The material being researched is a recently-developed amalgam of neodymium, iridium and oxygen (ND2Ir2O7). Synthesized in the laboratories of the University of Tokyo and the RIKEN research institution in Japan, the substance is technically a magnetic material, when viewed in the conventional sense, as it has large numbers of un-paired electrons stacked in an array that would normally give the material an overall magnetism.
However, unlike recent experiments that created magnetic materials from non-magnetic ones, the molecular make up of this new material renders it non-magnetic by having the neodymium's influence effectively cancelled out by the other ingredients in the mix. Whilst this may sound somewhat counterintuitive, it simply means that scientists can take advantage of the material’s unusual molecular structure to observe various and unusual electron behaviors not possible in more conventional substances.
Also unable to conduct electricity in any conventional way, the latest research has shown that the material’s unusual mixture provides conduction paths via the magnetic domains that exist along the boundaries of its constituent grains. At certain temperatures and with the application of microwave energy, these regions form snaking, continuous paths for the movement of electrical current. Also able to be switched from conducting to insulating by altering the temperature applied, this phenomenon holds hope for highly-efficient magnetic memory applications.
"This can provide a more straightforward way to use magnetic material as memory," says Eric Yue Ma, a graduate student in the laboratory of Zhi-Xun Shen. "Today you need to convert magnetic information into electrical information when reading magnetic memory, usually via multiple layers of different materials. But if you have both types of information within the material itself, you can skip that step."

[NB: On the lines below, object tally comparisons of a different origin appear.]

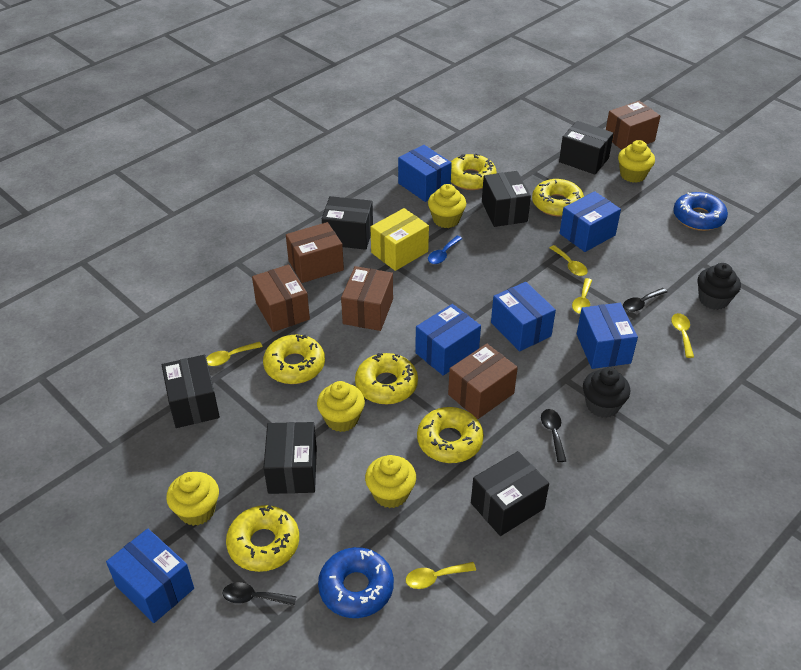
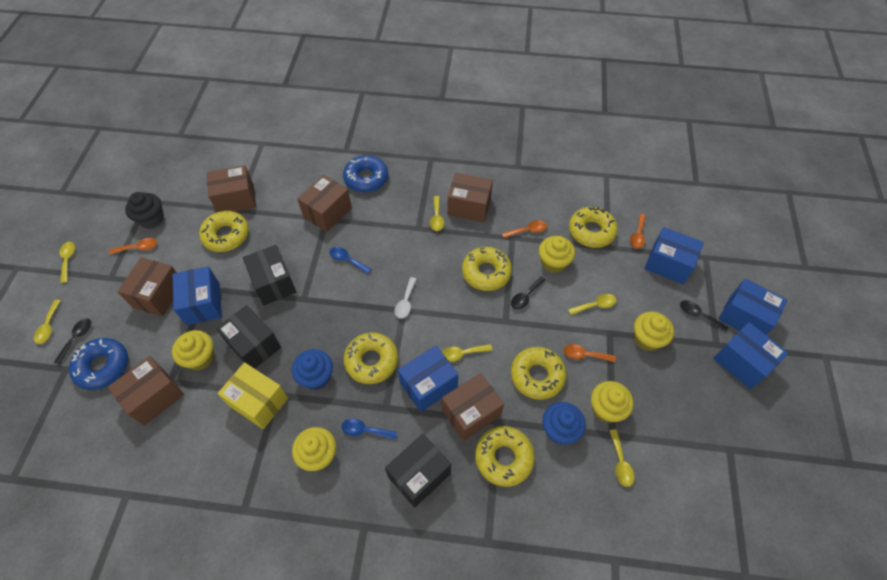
black box: 6 -> 3
black cupcake: 2 -> 1
blue box: 6 -> 5
blue cupcake: 0 -> 2
blue spoon: 1 -> 2
brown box: 5 -> 6
orange spoon: 0 -> 4
white spoon: 0 -> 1
yellow spoon: 5 -> 6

To observe the switchable conductive behaviour of the material, the Stanford team incorporated what is known as Microwave Impedance Microscopy, or MIM. This method involves injecting microwave energy directly to the substance via a very fine probe and measuring the strength of that energy on its return journey. Capable of testing areas as small as just 100 nanometers, this process also allows the researchers to measure the electrical resistance of the material.
Though the material being researched is only able to demonstrate this domain boundary conductivity at exceptionally low temperatures (around 4.7 K (-268.45 ºC or -451.21 ºF)), and so far only at the tested frequencies (approximately one Gigahertz) the SLAC team is quick to point out that other researchers have just recently described comparable behavior in a similar material that may work at higher temperatures of around - 45 ºF (- 42 ºC).
"It’s a beautiful experimental technique, to be able to make these measurements, and the technique could be applied to a huge range of materials. It’s remarkable how large the magnetic domains are. That’s great news; it means we can isolate a single domain and measure its properties," says Leon Balents, a professor of physics at the University of California, Santa Barbara (who wasn't actually involved in the study). "And now that they have a handle on being able to locate the domains, they can use those techniques to attack further questions. While this is a fundamental physics study, in the long term people are thinking toward many different types of applications."
The researchers also suggest that altering the organization of the magnetic domains in the material may offer unique ways to store information. That is, they believe, by changing the amount of domains present in a narrow area by heating or bending the material, for example, the insulating or conductive properties could be significantly altered at will. As such, these two opposite states could be taken as ones and zeroes and applied to the storage and retrieval of binary information.
According to the scientists, such memory devices could be more inherently stable than current FLASH memory, and may be able to be created at physical dimensions far smaller than those possible today.